In 1964, just weeks after “Fiddler” opened — and not yet aware of its massive impact — Harnick and Bock gave a televised master class on what the musical’s composition involved. They said they started writing a song about a family and then realized it was more about a community. A song about the hurried preparations for Shabbat — in which the daughters reassure their mother, Golde, that they will be ready in time for the day of rest — instead became an iconic one about preserving tradition, which opens the show. They consulted books on Jewish tradition to write it.

“What we would do is do an opening number that tried to compress a lot of traditional things into the opening,” Harncik said. “And as [director] Jerome Robbins said, the show would play against this opening number as though we had a tapestry. From the minute you heard the opening, you would know what this show is about: tradition.”

Bock interjected to explain that it wasn’t as easy as Harnick was making out.

“What Sheldon did was condense one thousand pages… into a seven minute song,” Bock said. “So in effect, the opening of our show now, I think, helped us get on the road to other people outside of the Jewish people being able to appreciate what our story was.”

In a 2011 documentary, “The Legacy Project,” Bock described the elation he felt when Harnick successfully set words to one of his melodies. He called them “moments of truth.”

“And they come when a lyric is finished and Sheldon sings the song for the first time,” he said in the documentary, released after his death in 2010. “There is nothing like that moment.”

Harnick and Bock had already written a Pulitzer Prize-winning musical infused with Jewish themes about Fiorello LaGuardia, New York’s first Jewish mayor, called “Fiorello!” They would go on to other successes together and apart, and stopped working together years after “Fiddler” due to a dispute over a musical about the Rothschild family, according to an obituary in The New York Times. .

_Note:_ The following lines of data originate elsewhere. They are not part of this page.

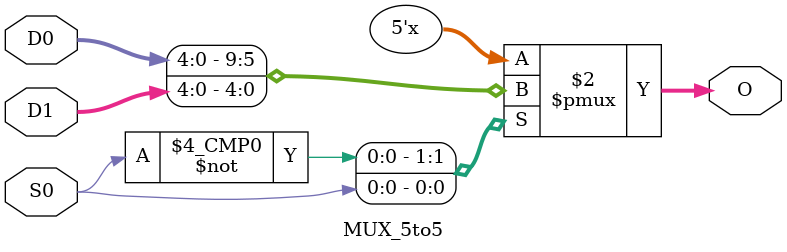
<source format=v>
`timescale 1ns / 1ps
module MUX_5to5(
    input [4:0] D0,
    input [4:0] D1,
    input S0,
    output [4:0] O
);

reg [4:0] O;

always @(D0 or D1 or S0)
begin
    case (S0)
        1'b0: O <= D0;
        1'b1: O <= D1;
    endcase
end

endmodule

</source>
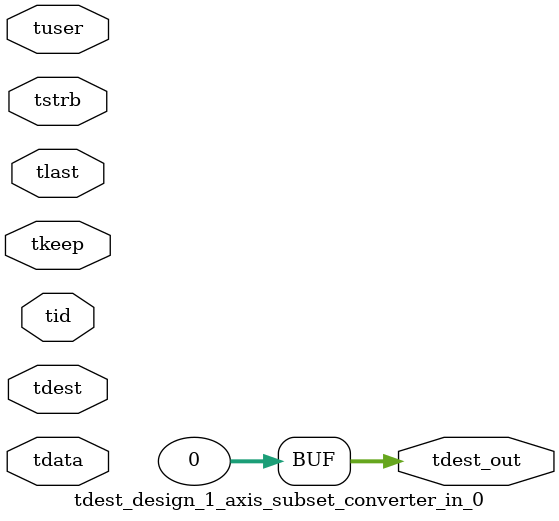
<source format=v>


`timescale 1ps/1ps

module tdest_design_1_axis_subset_converter_in_0 #
(
parameter C_S_AXIS_TDATA_WIDTH = 32,
parameter C_S_AXIS_TUSER_WIDTH = 0,
parameter C_S_AXIS_TID_WIDTH   = 0,
parameter C_S_AXIS_TDEST_WIDTH = 0,
parameter C_M_AXIS_TDEST_WIDTH = 32
)
(
input  [(C_S_AXIS_TDATA_WIDTH == 0 ? 1 : C_S_AXIS_TDATA_WIDTH)-1:0     ] tdata,
input  [(C_S_AXIS_TUSER_WIDTH == 0 ? 1 : C_S_AXIS_TUSER_WIDTH)-1:0     ] tuser,
input  [(C_S_AXIS_TID_WIDTH   == 0 ? 1 : C_S_AXIS_TID_WIDTH)-1:0       ] tid,
input  [(C_S_AXIS_TDEST_WIDTH == 0 ? 1 : C_S_AXIS_TDEST_WIDTH)-1:0     ] tdest,
input  [(C_S_AXIS_TDATA_WIDTH/8)-1:0 ] tkeep,
input  [(C_S_AXIS_TDATA_WIDTH/8)-1:0 ] tstrb,
input                                                                    tlast,
output [C_M_AXIS_TDEST_WIDTH-1:0] tdest_out
);

assign tdest_out = {1'b0};

endmodule


</source>
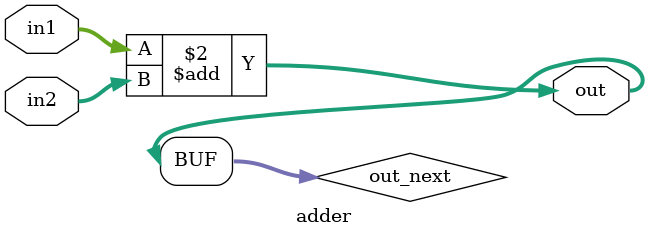
<source format=v>
/*
 TungstenHammer CSCI320
 Michael Hammer - Son Pham - Tung Phan
 MIPS CPU Implementation
 Based on Harris & Harris' "Digital Design and Computer Architecture" (2012)
 */

/*
 adder - add in1 and in2, output to out
 */
module adder(in1, in2, out);
   input [31:0] in1, in2;
   output [31:0] out;

   parameter DELAY = 100;
   
   reg [31:0] 	 out_next;

   assign #DELAY out = out_next;
   always @(*)
     out_next <= in1 + in2;
endmodule // adder

</source>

But the lyricist never got over “Fiddler’s” success and global appeal. In a 2019 documentary on the show, he recalled attending an early Tokyo performance and being asked: “Do they understand it in America? It’s so Japanese.”

Not long after the show debuted, Harnick recalled in 1981, he realized it had an emotional depth he had not anticipated. He was at the theater watching Mostel and Maria Karnolova as Golde perform “Do You Love Me?”, a song about how even long married couples don’t truly know one another, and he burst into tears.

“I left the theater so I wouldn’t disturb anyone and I asked myself why I was crying,” he said. “Then I realized without knowing it I had put into the lyric deep feelings about my own parents — about what they had and had not been to each other. Sometimes it seems we only think we know why we write like we write.”

Harnick was married for a time to the Jewish director and comic writer Elaine May, who survives him, and is survived by his second wife, Margery Gray, their son and daughter, and four grandchildren.